## [Your objective]
Please give back only the lines below from the one containing "Points, Kevon Looney: 15 -> 0" to the one containing "Points, Chris Paul: 30 -> 14", each repeated word for word, both ends included.

## [Records for this exercise]
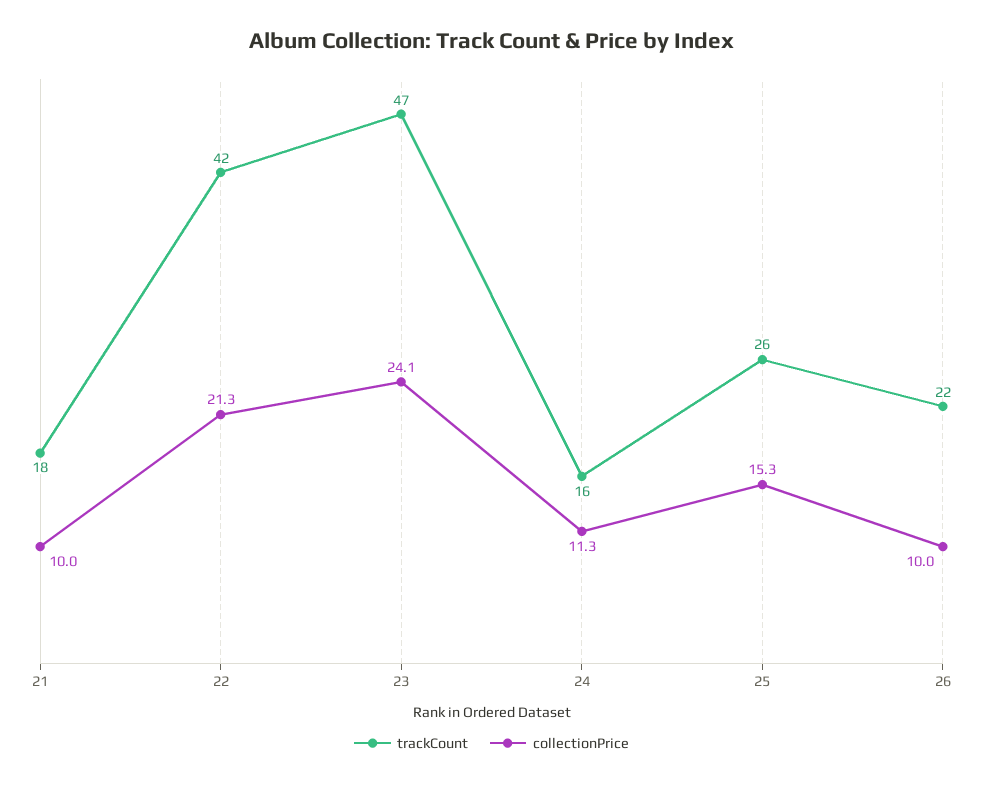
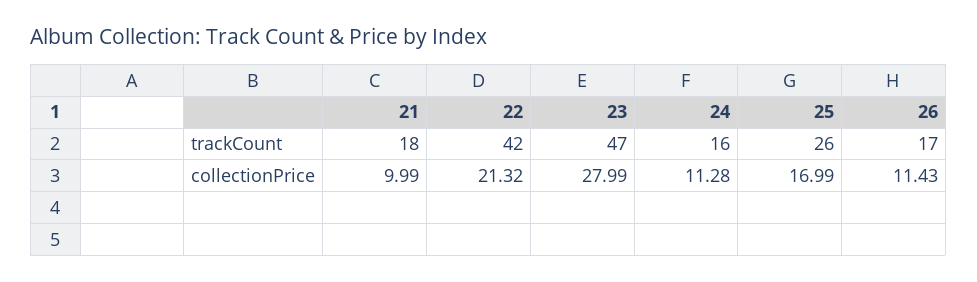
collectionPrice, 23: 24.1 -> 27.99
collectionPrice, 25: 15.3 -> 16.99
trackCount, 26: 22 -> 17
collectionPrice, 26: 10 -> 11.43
...
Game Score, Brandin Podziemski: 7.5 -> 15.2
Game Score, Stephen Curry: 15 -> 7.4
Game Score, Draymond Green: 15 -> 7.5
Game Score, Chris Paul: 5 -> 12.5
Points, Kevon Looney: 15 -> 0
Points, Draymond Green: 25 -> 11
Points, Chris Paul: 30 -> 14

## [Response area]
Points, Kevon Looney: 15 -> 0
Points, Draymond Green: 25 -> 11
Points, Chris Paul: 30 -> 14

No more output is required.